• **Aufgabenstellung**
A: Beantworte mit Hilfe der Filmkritik zu Let Her Out diese Fragen:
(i) Als was arbeitet Helen?
(ii) Wie viele Jahre nach der Szene im Motel-Zimmer sehen wir Helen erwachsen?
(iii) Was wird nach dem MRT bei Helen festgestellt?
B: Führe die Filmkritik zu Let Her Out nach ihrem letzten Satz weiter.

Eigentlich haut die kanadische Indie-Produktion Let Her Out voll auf die psychologische Kacke: VTS (Vanishing Twin-Syndrome), die damit verbundenen Folgen für die Betroffenen sowie dissoziative Persönlichkeitsstörungen und das Foetus in foetu-Phänomen wirft der Film munter zusammen mit Elementen des Psycho- und Bodyhorrors. Böse Zwillinge oder abgespaltene Persönlichkeiten als Manifestation der schwarzen, dunklen Seite des Menschen sind in der Phantastik seit Robert Louis Stevensons "Der seltsame Fall des Dr. Jekyll und Mr. Hyde" ein gefälliges Sujet für ebenso gefällige Geschichten. Der seltsame Fall von Protagonistin Helen beginnt für diese laut Intro des Films schon im Mutterleib. In einer beinahe argentoesk ausgeleuchteten Szene verschafft sich ein in schwarz gehüllter Mann Zutritt in das Motel-Zimmer einer jungen, sich als Prostituierte verdingende Frau und vergewaltigt diese. Die daraus resultierende Schwangerschaft lässt die Frau zu einer Verzweiflungstat hinreißen: mit einer Schere sticht sie auf sich ein; die Mutter stirbt, das Kind überlebt.

Dreiundzwanzig Jahre später sehen wir dieses erwachsen: der Film bringt uns Helen in ihrem Job als Fahrradkurier näher. Ein Unfall ist der Auslöser für wiederkehrende Halluzinationen und Blackouts, nach denen Helen regelmäßig an anderen Orten aufwacht. Nach einem MRT wird festgestellt, dass die junge Frau bereits im Mutterleib ihre Zwillingsschwester absorbiert zu haben scheint. Vollkommen unlustig auf das anscheinend zu langweilige Leben Helens versucht dieser Zwilling, die Kontrolle über Helen zu erlangen. Wieso die Manifestation der bösen Zwillings-Helen wie eines der vielen, langhaarigen Geistermädchen aus Ringu, Ju-On und Co. dargestellt werden muss, bleibt eine offene Frage an die Filmemacher und eine unpassende Erscheinung. Let Her Out bezieht seine Stärken mehr aus der psychischen Darstellung seiner Hauptfigur und ihrem Leiden, mit der neuen Situation um ihren Zwilling und den gleichzeitigen Aussetzern zurecht zu kommen.

• **Vorliegendes Material**

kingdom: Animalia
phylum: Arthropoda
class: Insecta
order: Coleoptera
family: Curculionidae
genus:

• **Lösungen**
A:
(i) Sie arbeitet als Fahrradkurier.
(ii) Dreiundzwanzig Jahre später.
(iii) Sie scheint bereits im Mutterleib ihre Zwillingsschwester absorbiert zu haben.

B:
Vorhandene soziale Kontakte, gute Freunde lassen nicht darüber hinwegtäuschen, dass Helen eine ständig präsente Einsamkeit umgibt. Die Mutter tot. Die Zwillingsschwester ging im eigenen Körper auf. Lost alone and feeling incomplete. Let Her Out nähert sich der orientierungslosen Twentysomething-Dame in meist stylishen Bildern langsam an, möchte scheinbar mit seiner Protagonistin, stellvertretend für deren ganze Situation, die Sinnsuche körperlich äußerst schmerzhaft erfahren lassen. Der Weg zum Innersten, zur ganzen Persönlichkeit, inklusive dunkler Seiten wird zum Body-Horror der Marke Cronenberg Light. Im Inneren kämpft sich ihr Zwilling, stellvertretend für die negativen Seiten einer Persönlichkeit, ans Licht, was auch Helens Körper in Form von Hämatomen, Ausschlägen und anderen Hautveränderungen wiedergibt. Der Kampf um den Körper, um die gewinnende Persönlichkeit, steigert sich, bis Helen im anstehenden Finale dem Filmtitel nach wortwörtlich sie herauslässt.

Dargestellt mit günstigen wie gleichzeitig effektiven Bluteffekten wird das mal richtig aus sich heraus gehen, die Inkontrollnahme des Bösen über Helen, drastisch bebildert. Die dramatische Zuspitzung im Finale verpufft leider etwas, weil das Drehbuch an einigen Stellen auf der Stelle tritt. Bei aller bemühter Charakterzeichnung schafft es dieses nicht, tiefer in seine Hauptfigur vorzudringen. Lieber versucht man sich darin, den persönlichen Mindfuck Helens auf den Zuschauer zu übertragen und die Handlung in Richtung Psychohorror zu lenken. Die von den Machern gewünschte Wirkung des Finales verpufft. Die zur Verfügung stehenden Ressourcen in der Ausgestaltung oder Ausformulierung des im Film brodelnden Potenzials werden zugunsten gängiger Regeln des Horrorgenres aufgegeben. Das lässt Let Her Out eine ganze Menge verlieren, rennt das Drehbuch hier schnurstracks in die Abteilung der Küchenpsychologie. Das ist erwartbar, wenig überraschend, wenn in der beibehaltenen Drastik bis zu einem Punkt packend, allerdings nicht schockierend. Let Her Out hätte ruhig noch etwas tiefer schürfen dürfen, um den Zuschauer richtig mitzunehmen.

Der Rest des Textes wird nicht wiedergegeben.